Brett Hulsey, a bombastic state representative from Madison, is vying with better-funded Mary Burke for the Democratic nomination to take on Republican Gov. Scott Walker in November. Burke is widely seen as the front-runner, and Hulsey's campaign has been little more than a sideshow so far, with invitations to join him for beers, farmer's market outings and at a tailgate party.
Husley told reporters Thursday that he planned to dress up as a confederate soldier and hand KKK-style hoods to Republicans at their annual gathering in Milwaukee. He said he wanted to mock a GOP proposal calling for the Legislature to affirm Wisconsin's right to secede and what he called racist Republican policies.
Democrats and Republicans alike have distanced themselves from Hulsey's antics over the last few weeks. Wisconsin Democratic Party chairman Mike Tate has said handing out KKK hoods has no place in the public dialogue. Gerard Randall, chair of the state GOP's black caucus, on Friday called the plan a reprehensible stunt.
"He's brought dishonor upon himself and other members of the Democratic Party," Randall said.
Hulsey showed up outside the convention center in downtown Milwaukee on Friday in a homemade soldier's outfit that consisted of cowboy boots, a cowboy hat, grey slacks and a grey blazer adorned with yellow tape standing in for military piping.
He carried two signs with him. One had his name on it; the other featured a handwritten list of Republican polices he feels are racist. But he had no hoods.
He said he decided to leave them in his car after realizing they were "a little over the top." He later acknowledged they were a really a stunt to draw the media to him.
"I had to go bigger to get attention," he said.
Hulsey railed about Walker's law that stripped most public workers of their union rights as well as measures that make it harder to strip public schools of American Indian nicknames and relaxed mining regulations to jump-start an iron mine in northern Wisconsin south of the Bad River Band of Lake Superior Chippewa's reservation.
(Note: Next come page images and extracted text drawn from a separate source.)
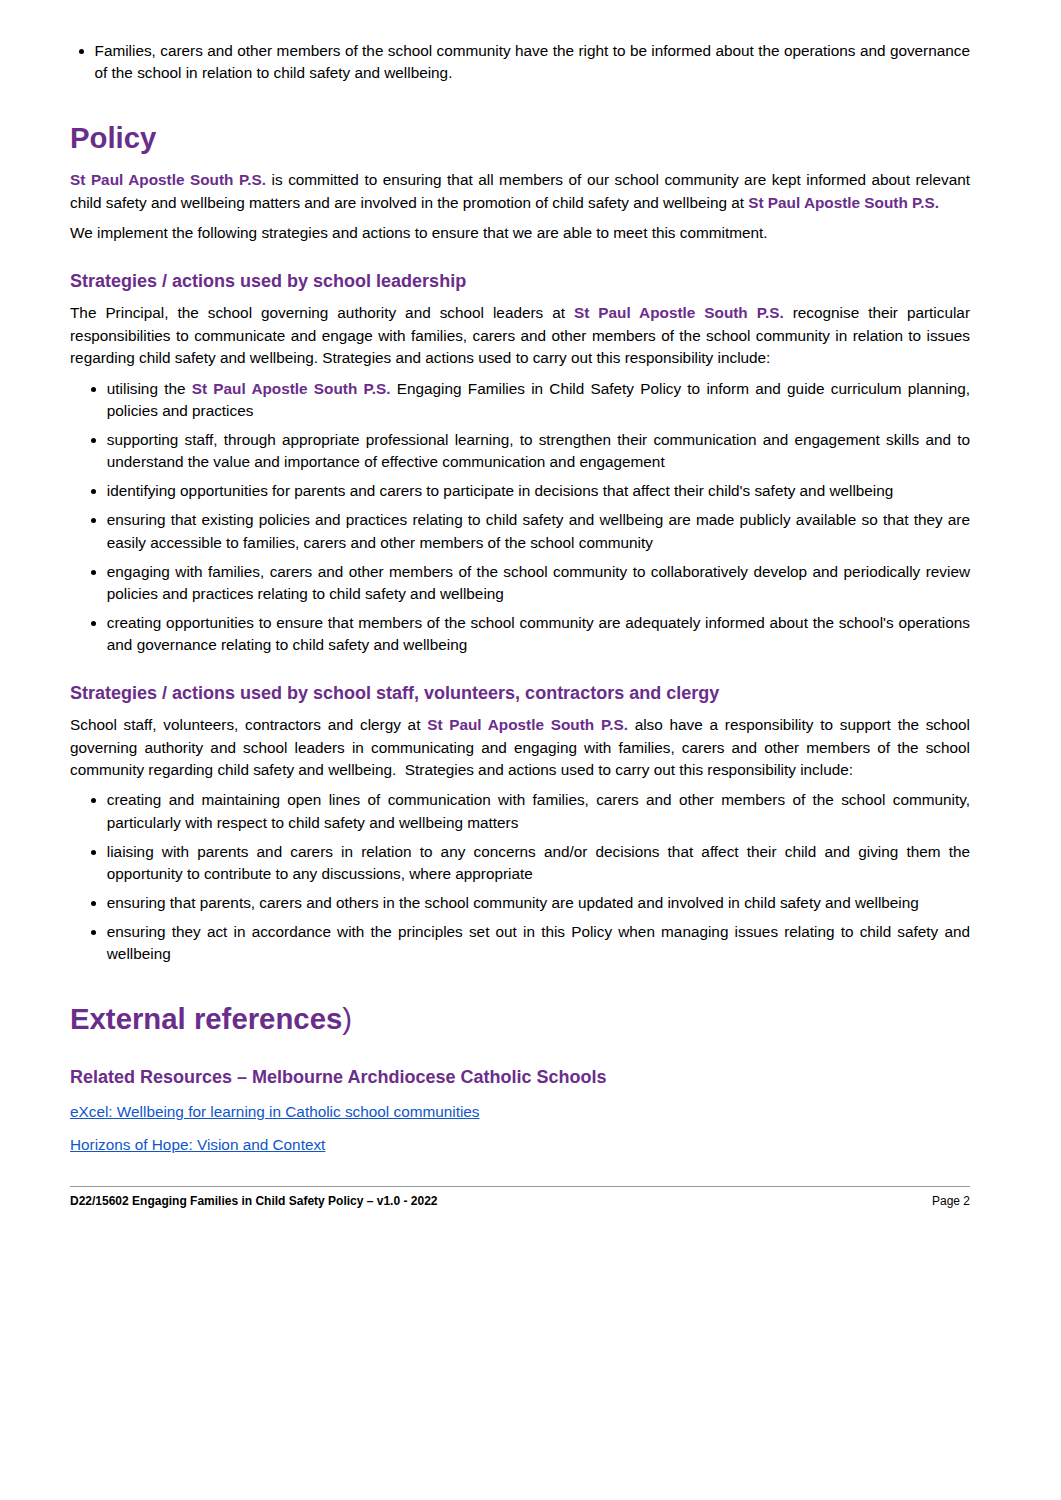Families, carers and other members of the school community have the right to be informed about the operations and governance of the school in relation to child safety and wellbeing.
Policy
St Paul Apostle South P.S. is committed to ensuring that all members of our school community are kept informed about relevant child safety and wellbeing matters and are involved in the promotion of child safety and wellbeing at St Paul Apostle South P.S.
We implement the following strategies and actions to ensure that we are able to meet this commitment.
Strategies / actions used by school leadership
The Principal, the school governing authority and school leaders at St Paul Apostle South P.S. recognise their particular responsibilities to communicate and engage with families, carers and other members of the school community in relation to issues regarding child safety and wellbeing. Strategies and actions used to carry out this responsibility include:
utilising the St Paul Apostle South P.S. Engaging Families in Child Safety Policy to inform and guide curriculum planning, policies and practices
supporting staff, through appropriate professional learning, to strengthen their communication and engagement skills and to understand the value and importance of effective communication and engagement
identifying opportunities for parents and carers to participate in decisions that affect their child's safety and wellbeing
ensuring that existing policies and practices relating to child safety and wellbeing are made publicly available so that they are easily accessible to families, carers and other members of the school community
engaging with families, carers and other members of the school community to collaboratively develop and periodically review policies and practices relating to child safety and wellbeing
creating opportunities to ensure that members of the school community are adequately informed about the school's operations and governance relating to child safety and wellbeing
Strategies / actions used by school staff, volunteers, contractors and clergy
School staff, volunteers, contractors and clergy at St Paul Apostle South P.S. also have a responsibility to support the school governing authority and school leaders in communicating and engaging with families, carers and other members of the school community regarding child safety and wellbeing. Strategies and actions used to carry out this responsibility include:
creating and maintaining open lines of communication with families, carers and other members of the school community, particularly with respect to child safety and wellbeing matters
liaising with parents and carers in relation to any concerns and/or decisions that affect their child and giving them the opportunity to contribute to any discussions, where appropriate
ensuring that parents, carers and others in the school community are updated and involved in child safety and wellbeing
ensuring they act in accordance with the principles set out in this Policy when managing issues relating to child safety and wellbeing
External references)
Related Resources – Melbourne Archdiocese Catholic Schools
eXcel: Wellbeing for learning in Catholic school communities
Horizons of Hope: Vision and Context
D22/15602 Engaging Families in Child Safety Policy – v1.0 - 2022
Page 2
He later stood on a street corner and tried to introduce himself to GOP delegates as they headed out for dinner.
"Taxes are lower! Get over it!" one woman shouted at him. Walker signed a $541 million tax cut bill in March.
Delegates are expected to vote Saturday on a tea party-backed resolution calling on the Legislature to affirm that Wisconsin has the right to secede under the Constitution's 10th Amendment. It also calls on legislators to nullify a number of federal laws, including President Barack Obama's health care overhaul.
Republican leaders have been trying to downplay the resolution. On Friday 50 Assembly Republicans sent a letter to delegates saying the resolution is a distraction.